[Start of Attachment]

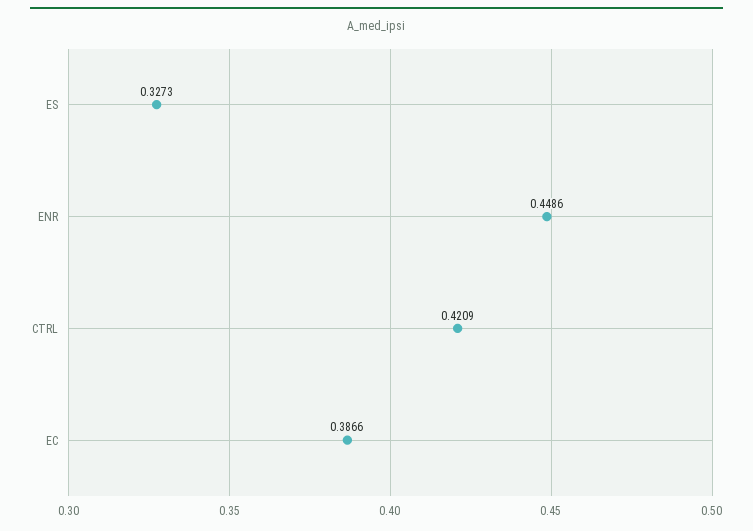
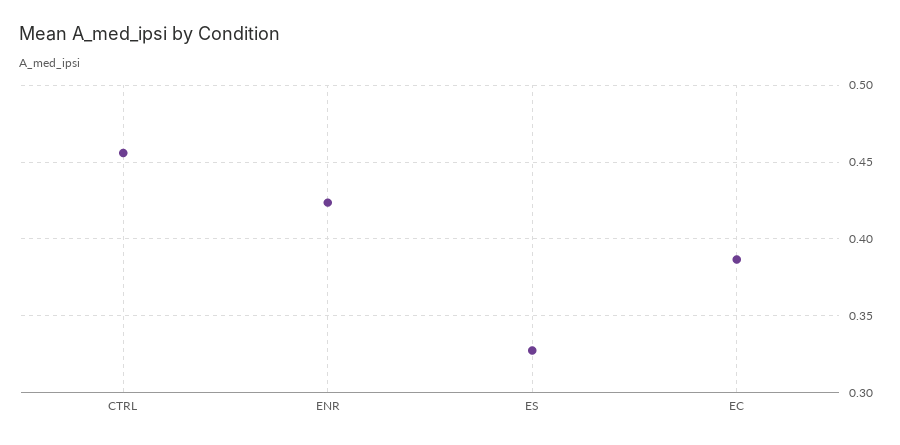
ENR: 0.4486 -> 0.425
CTRL: 0.4209 -> 0.455

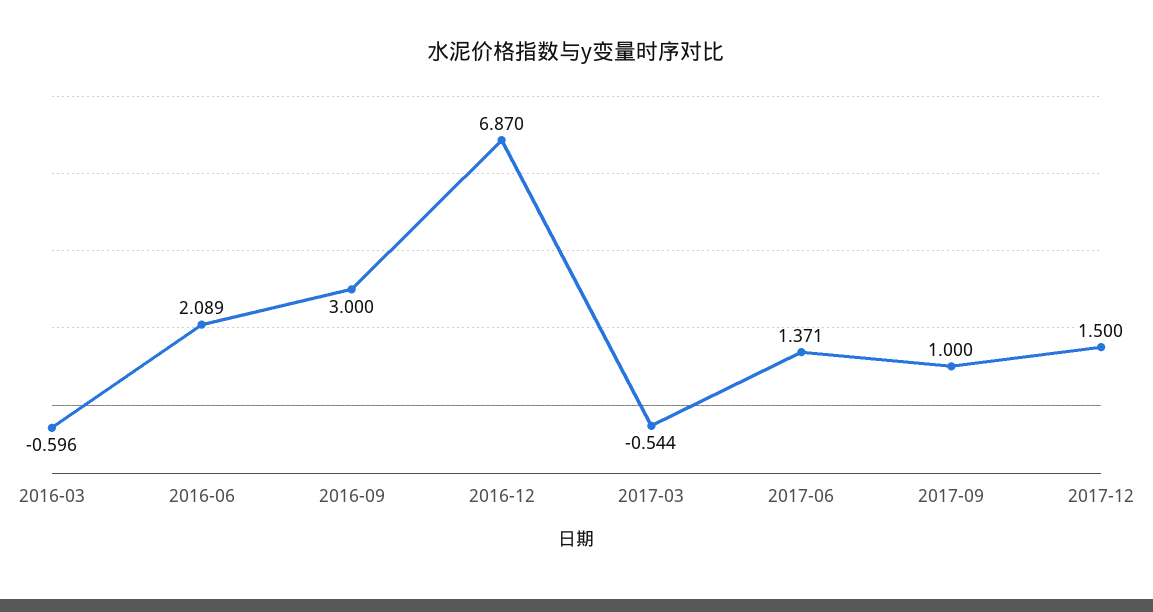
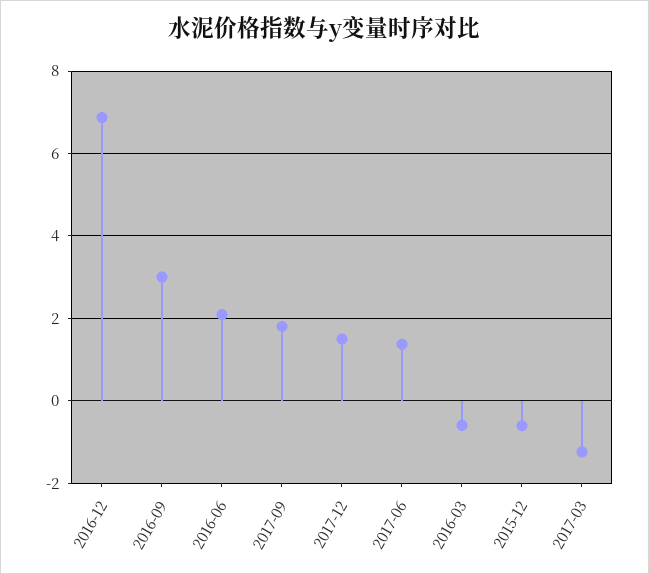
2017-03: -0.544 -> -1.2
2017-09: 1 -> 1.8
2015-12: none -> -0.6

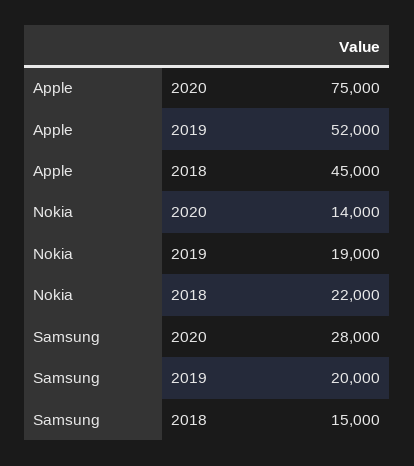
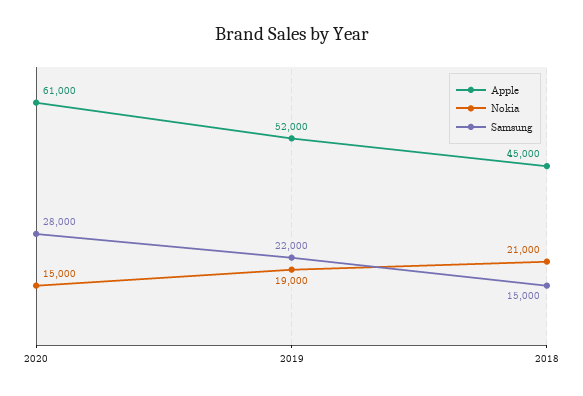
Apple, 2020: 75000 -> 61000
Nokia, 2020: 14000 -> 15000
Nokia, 2018: 22000 -> 21000
Samsung, 2019: 20000 -> 22000

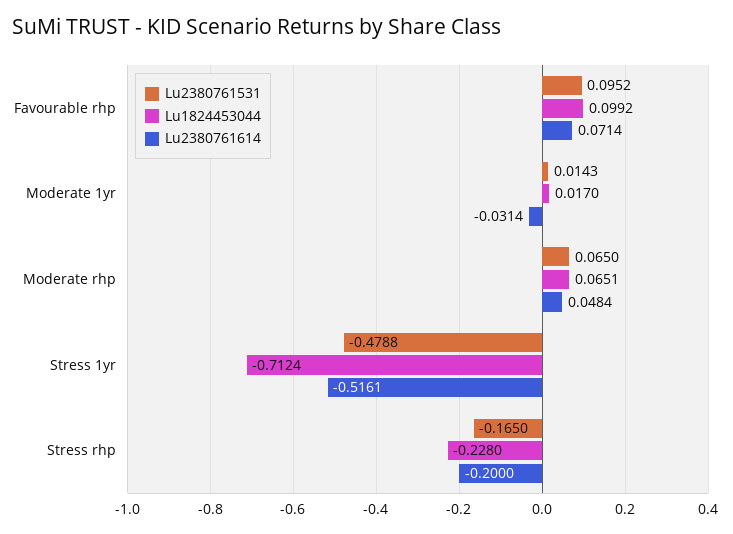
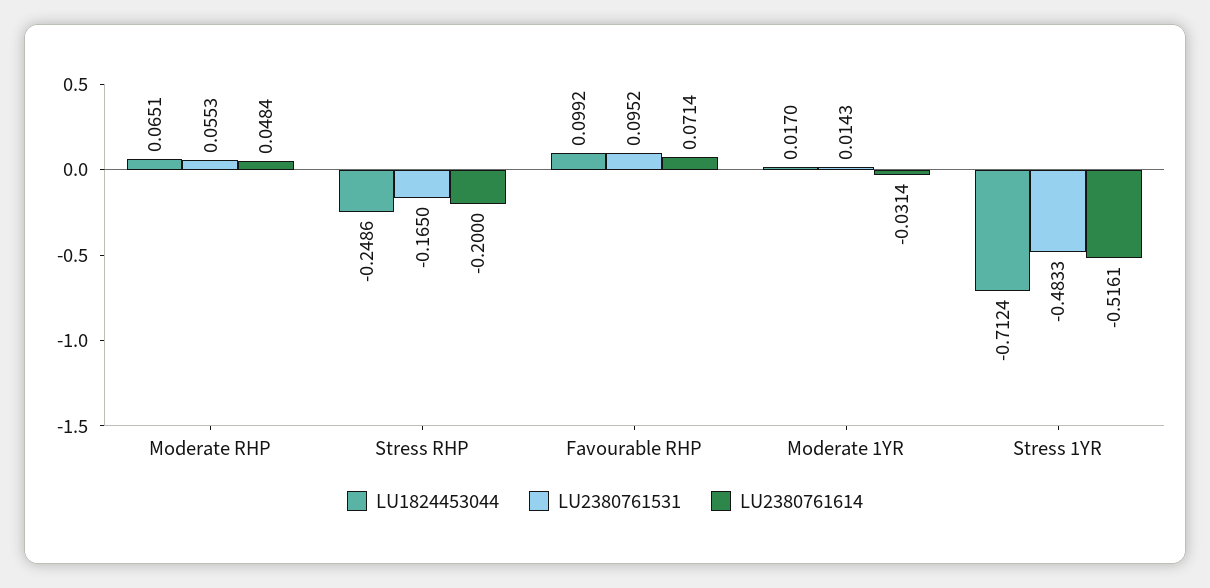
Lu2380761531, Moderate rhp: 0.065 -> 0.0553
Lu2380761531, Stress 1yr: -0.4788 -> -0.4833
Lu1824453044, Stress rhp: -0.228 -> -0.2486

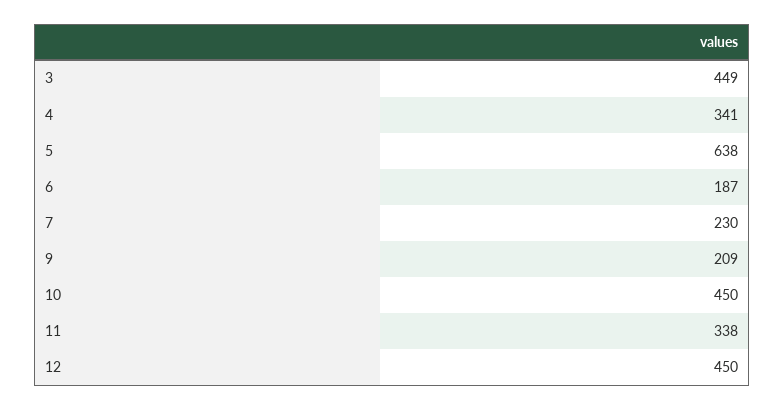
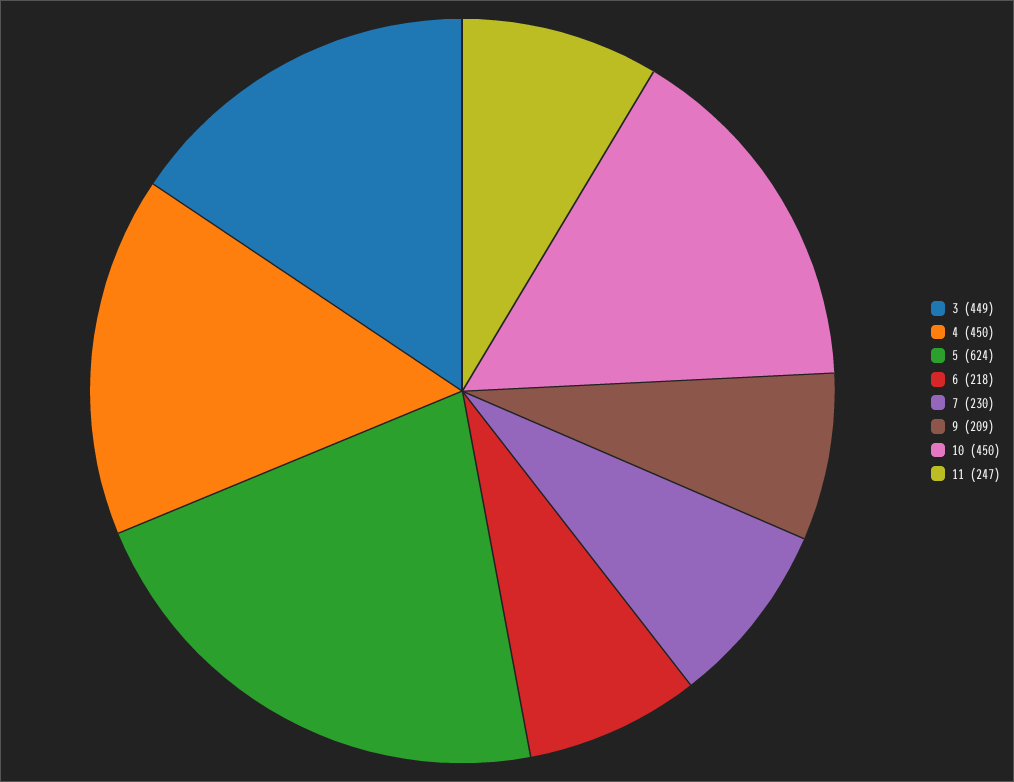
4: 341 -> 450
5: 638 -> 624
6: 187 -> 218
11: 338 -> 247
12: 450 -> none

[End of Attachment]

• Brief: Filter the listing above by the word "Stress"; copy each line that passes.

• Answer below:
Lu2380761531, Stress 1yr: -0.4788 -> -0.4833
Lu1824453044, Stress rhp: -0.228 -> -0.2486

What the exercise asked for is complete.